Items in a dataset
——
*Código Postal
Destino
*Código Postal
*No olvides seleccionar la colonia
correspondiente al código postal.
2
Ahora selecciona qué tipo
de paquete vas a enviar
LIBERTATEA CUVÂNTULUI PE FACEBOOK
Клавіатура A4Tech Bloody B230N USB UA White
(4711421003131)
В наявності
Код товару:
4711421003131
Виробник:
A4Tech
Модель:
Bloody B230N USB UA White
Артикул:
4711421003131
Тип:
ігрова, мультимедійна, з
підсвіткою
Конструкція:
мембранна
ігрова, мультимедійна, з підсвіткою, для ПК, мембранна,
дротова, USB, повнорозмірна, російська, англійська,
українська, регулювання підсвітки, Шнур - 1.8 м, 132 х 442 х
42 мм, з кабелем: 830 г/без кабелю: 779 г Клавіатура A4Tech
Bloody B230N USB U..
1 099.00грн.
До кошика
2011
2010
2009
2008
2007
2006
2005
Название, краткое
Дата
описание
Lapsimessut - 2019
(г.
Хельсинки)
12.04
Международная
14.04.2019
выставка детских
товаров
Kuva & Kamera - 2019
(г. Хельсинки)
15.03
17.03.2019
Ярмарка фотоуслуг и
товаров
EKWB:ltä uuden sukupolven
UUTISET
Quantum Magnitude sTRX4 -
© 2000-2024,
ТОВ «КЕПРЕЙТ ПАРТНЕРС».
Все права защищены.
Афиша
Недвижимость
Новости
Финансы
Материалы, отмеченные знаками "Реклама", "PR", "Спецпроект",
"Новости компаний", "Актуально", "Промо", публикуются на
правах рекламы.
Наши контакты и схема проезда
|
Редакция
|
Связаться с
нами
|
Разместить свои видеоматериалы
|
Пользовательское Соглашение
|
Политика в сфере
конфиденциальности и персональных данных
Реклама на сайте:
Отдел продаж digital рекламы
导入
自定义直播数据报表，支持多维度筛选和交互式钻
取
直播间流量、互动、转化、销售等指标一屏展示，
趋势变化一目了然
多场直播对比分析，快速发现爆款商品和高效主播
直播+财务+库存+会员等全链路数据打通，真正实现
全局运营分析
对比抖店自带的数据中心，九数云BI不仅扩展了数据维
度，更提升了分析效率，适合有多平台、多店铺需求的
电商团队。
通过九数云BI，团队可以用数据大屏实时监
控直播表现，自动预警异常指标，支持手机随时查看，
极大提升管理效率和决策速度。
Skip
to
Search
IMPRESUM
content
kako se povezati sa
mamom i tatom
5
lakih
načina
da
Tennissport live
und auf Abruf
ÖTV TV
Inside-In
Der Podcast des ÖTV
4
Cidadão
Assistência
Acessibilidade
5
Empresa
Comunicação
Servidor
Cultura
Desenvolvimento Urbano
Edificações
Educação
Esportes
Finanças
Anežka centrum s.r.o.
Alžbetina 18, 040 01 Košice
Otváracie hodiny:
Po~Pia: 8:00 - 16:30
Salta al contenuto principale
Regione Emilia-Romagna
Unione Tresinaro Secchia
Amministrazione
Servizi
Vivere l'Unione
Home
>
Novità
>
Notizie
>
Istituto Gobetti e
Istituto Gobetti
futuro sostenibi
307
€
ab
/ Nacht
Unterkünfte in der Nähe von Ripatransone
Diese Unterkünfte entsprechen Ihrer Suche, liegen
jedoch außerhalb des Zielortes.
——
**Assigned task**.
Select and copy each line of the material above that contains the string "мультимедійна". The match is case-sensitive.

**Output for this task**.
ігрова, мультимедійна, з
ігрова, мультимедійна, з підсвіткою, для ПК, мембранна,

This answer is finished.